1. a kind of video object detection recognition method characterized by comprising

Otherwise S3 then treats detection frame and carries out image enhancement and target detection, after the completion of detection, frame to be detected is replaced with newly Reference frame.

2. video object detection recognition method according to claim 1, which is characterized in that judging reference frame and to be detected Whether the difference degree between frame is less than or equal to before preset discrepancy threshold, the method also includes:

Obtain video flowing to be detected；

Judge whether current image frame is first frame；

If first frame, then image enhancement is executed to current image frame and target detection operates, after the completion of detection, by current image Frame is set as reference frame；

If not first frame, then judge whether current image frame is frame to be detected without frame-skip, if so, executing S1.

3. video object detection recognition method according to claim 2, which is characterized in that it is described if not first frame, then Judge whether current image frame is frame to be detected without frame-skip, if so, executing S1 and including:

Note start frame is the 0th frame, judges framing bit f locating for current image frame_nowWhether formula is met: f_now%f_skip=0, wherein f_skipTo detect frame per second, for indicating every f_skipFrame carries out a diversity judgement；

If not satisfied, then assigning reference frame testing result to present frame image, the testing result as present frame image is exported.

4. video object detection recognition method according to claim 1, which is characterized in that reference frame and frame difference to be detected The judge index of degree includes: root-mean-square error, gray scale difference, histogram difference, Y-PSNR or structural similarity.

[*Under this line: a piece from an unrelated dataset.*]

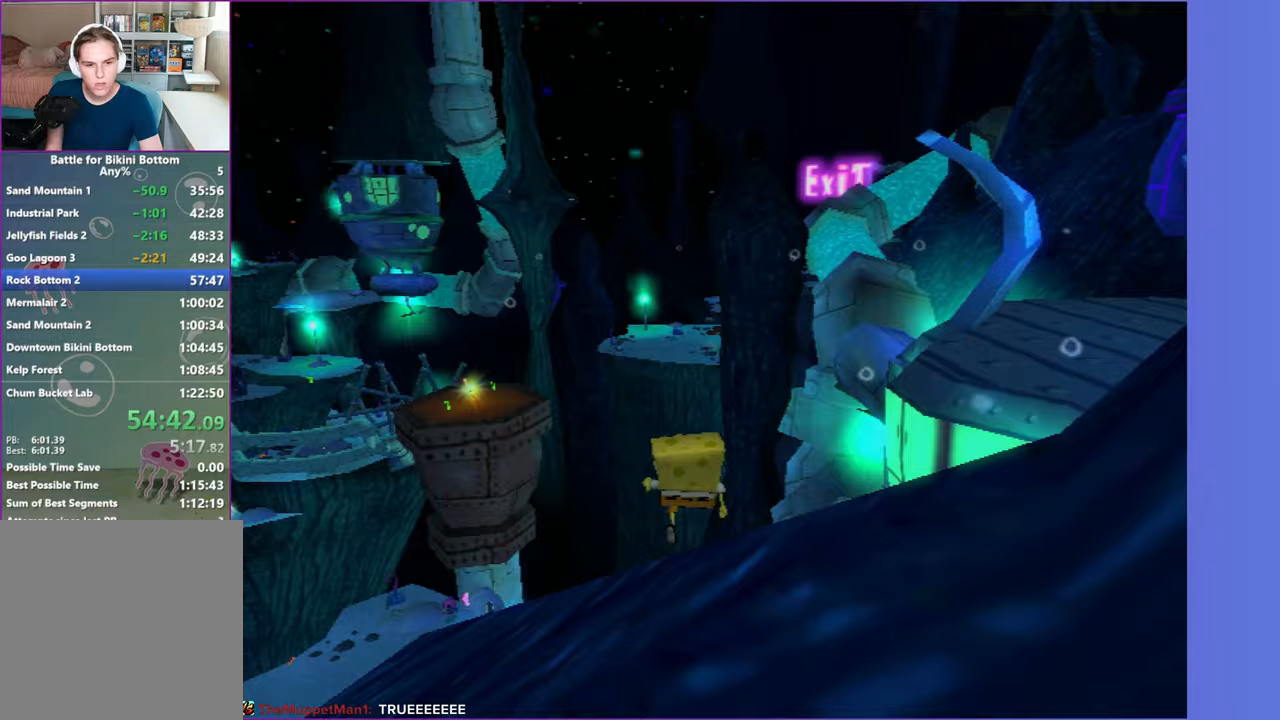
{"buttons": [], "left_stick": "up-left", "right_stick": "center", "button_events": []}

5. video object detection recognition method according to claim 4, which is characterized in that the calculating of root-mean-square error MSE Formula are as follows:Wherein, X_ref,iFor the pixel value of reference frame pixel i, X_det,iFor frame pixel i's to be detected Pixel value, n are image pixel number；

The calculation formula of gray scale difference are as follows:Wherein, G_ref,iFor the gray value of reference frame pixel i, G_det,iFor to The gray value of detection frame pixel i；

6. video object detection recognition method according to claim 1, which is characterized in that diversity judgement mode includes: complete Figure judgement or grid judgement.

7. video object detection recognition method according to claim 1, which is characterized in that image enhancement mode includes: bright Spend adjusting, contrast adjustment, sharpening, defogging, Auto Laves, one or more in histogram equalization.

8. video object detection recognition method according to claim 1, which is characterized in that the detection frame for the treatment of carries out figure Image intensifying and target detection, after the completion of detection, frame to be detected, which is replaced with new reference frame, includes:

It treats detection frame and carries out image enhancement；

According to the frame to be detected of enhancing, refinement target detection is carried out to enhanced frame to be detected using Yolov3 algorithm and is known Not.

9. video object detection recognition method according to claim 1, which is characterized in that the detection frame for the treatment of carries out figure Image intensifying and target detection, after the completion of detection, frame to be detected, which is replaced with new reference frame, includes:

It treats detection frame and carries out image enhancement；

According to the frame to be detected of enhancing, refinement target detection is carried out to enhanced frame to be detected using Yolov3 algorithm and is known Not；

It is propagated using exercise guidance, is corrected by testing result of the temporal information correction technique to Yolov3 algorithm, corrected After the completion, frame to be detected is replaced with to new reference frame.

10. video object detection recognition method according to claim 8 or claim 9, which is characterized in that the method also includes:

Confrontation network is generated using depth convolution based on existing image and generates new data, expands the training set of Yolov3 algorithm, it is right Yolov3 model carries out second training.